The term Constitutional theft was introduced to us by the eminent jurist Upendra Baxi at a conference held on the positions taken by the Supreme Court in the course of the 1990s. Briefly put, Constitutional theft is the taking away of the promise of the Constitution by dominant groups and arms of the State. Now envision this situation, we have a Constitution that in its Preamble quite clearly indicates that it is “WE, THE PEOPLE OF INDIA” who “ENACT AND GIVE TO OURSELVES THIS CONSTITUTION”. The sovereignty of the State of India flows therefore from this grand collective of single individuals who constituted a document of hope. The Constitution also contained a vision for the realization of this sovereignty through the establishment of what that old man who we have all forgotten called ‘Gram Swaraj’. This vision was however aborted in the first act of constitutional theft when it was replaced with something called the Westminster model of democracy. Some attempt was made to remedy this situation through the insertion of the 73rd and 74th amendments. The wrangling between political elites in the Centre and at the States however, resulted in a further degradation of the vision for a grass-roots realization of democracy. Rather that recognize the Gram Panchayats as constitutional bodies, equal in stature to the Centre or the State, the political compromise reached to allow these two amendments saw the creation of bodies that are effectively puppets of the State. Any powers that the Panchayats may have are in fact powers that the State has deigned to give away to the Panchayats (Art. 243 G).
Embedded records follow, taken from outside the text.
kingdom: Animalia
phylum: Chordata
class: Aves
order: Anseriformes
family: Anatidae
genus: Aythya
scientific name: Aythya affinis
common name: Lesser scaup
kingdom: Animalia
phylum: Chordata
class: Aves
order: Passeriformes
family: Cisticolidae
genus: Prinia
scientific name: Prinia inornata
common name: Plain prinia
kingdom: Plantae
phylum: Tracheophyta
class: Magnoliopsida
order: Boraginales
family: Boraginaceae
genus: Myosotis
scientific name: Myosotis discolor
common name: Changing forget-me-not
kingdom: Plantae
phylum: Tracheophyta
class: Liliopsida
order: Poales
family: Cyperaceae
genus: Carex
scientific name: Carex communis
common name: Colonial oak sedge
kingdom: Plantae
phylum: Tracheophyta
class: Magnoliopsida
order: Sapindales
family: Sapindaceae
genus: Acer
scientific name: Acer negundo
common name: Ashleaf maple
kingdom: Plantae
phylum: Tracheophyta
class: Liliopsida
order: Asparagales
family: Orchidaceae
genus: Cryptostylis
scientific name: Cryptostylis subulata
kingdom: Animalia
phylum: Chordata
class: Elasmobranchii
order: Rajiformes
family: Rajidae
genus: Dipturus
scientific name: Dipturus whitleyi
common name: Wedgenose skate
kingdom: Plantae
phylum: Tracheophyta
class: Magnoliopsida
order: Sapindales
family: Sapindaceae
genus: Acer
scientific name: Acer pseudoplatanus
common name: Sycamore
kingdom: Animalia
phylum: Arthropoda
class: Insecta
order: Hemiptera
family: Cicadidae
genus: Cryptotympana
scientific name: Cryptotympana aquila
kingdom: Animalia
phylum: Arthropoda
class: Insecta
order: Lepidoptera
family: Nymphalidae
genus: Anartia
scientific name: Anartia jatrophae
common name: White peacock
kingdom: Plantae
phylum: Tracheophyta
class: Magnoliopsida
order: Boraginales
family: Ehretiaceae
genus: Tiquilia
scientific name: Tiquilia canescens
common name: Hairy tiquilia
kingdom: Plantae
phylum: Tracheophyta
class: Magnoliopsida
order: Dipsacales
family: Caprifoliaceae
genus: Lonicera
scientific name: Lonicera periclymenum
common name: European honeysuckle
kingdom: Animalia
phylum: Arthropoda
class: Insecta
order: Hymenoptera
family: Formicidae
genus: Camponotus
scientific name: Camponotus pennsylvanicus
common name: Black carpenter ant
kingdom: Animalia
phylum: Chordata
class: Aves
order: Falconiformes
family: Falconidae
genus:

The Panchayats effectively become therefore, creations of the State beholden unto the State for their very existence. True the Constitution has also provided for the Constitution of a Finance Commission that will ensure that Panchayats have adequate funds to meet the costs of fulfilling their governmental role, true that there is Constitutional provision for a District Planning Committee that will integrate the planning development plans for entire districts. Yet this grand framework still struggles to find root in Indian soil because of the fundamental fact that I would call an act of Constitutional theft. That fact is the failure for the Panchayat to find an independent (though not autonomous) position within the 73rd and 74th amendments.
It is because of this history of Constitutional theft that our Cabinet can be so brazen. They can be so brazen because they know they have a point. And yet, as I have sought to point out in an earlier column, the revolution that is on in Goa is not one that is based on legality, for legality has clearly failed us, it is one based on legitimacy. What we are witnessing in Goa through the drama unfolding in one Gram Sabha after another, is the only action that will right the Constitutional wrong that has been done to the people of India. The actions of local people demanding that they must necessarily have a say in the manner in which their local environment is altered. These actions are not mere legal actions, these are sovereign actions, that demand that the law be re-altered to recognize the centrality of the citizen to the process of both planning and development.
Mr. Azgaokar is concerned that “If projects are closed down forcefully, there would be no development in Goa.” Azgaokar is using an old and much abused argument, but it doesn’t hold anymore. The argument was wielded effectively in the 80’s and the 90’s when the voices against central and state development for elites was being opposed by a smaller groups. Today, it is entire villages that are standing up to this resumption of their lands for the creation of private paradises for rootless speculators. The people seem to be articulating their vision of development Mr. Azgaokar, it is one where the Quality of Life takes precedence over the generation of resources for a few. The problem is that the powers that be don’t seem to be heeding the growing signs of trouble, preferring to keep sustaining the status quo rather than realizing that the time has come for the status quo to bow out, and herald a new era of governance.
If the rest of India cares to take a leaf from out of our book, these are the actions that will see the need to recognize the Panchayat not as deriving powers from the State, but as holding powers in its own right, because the people that constitute it are sovereign. These are actions that at the end demand that the Constitution itself be brought back to the promise that it was removed from.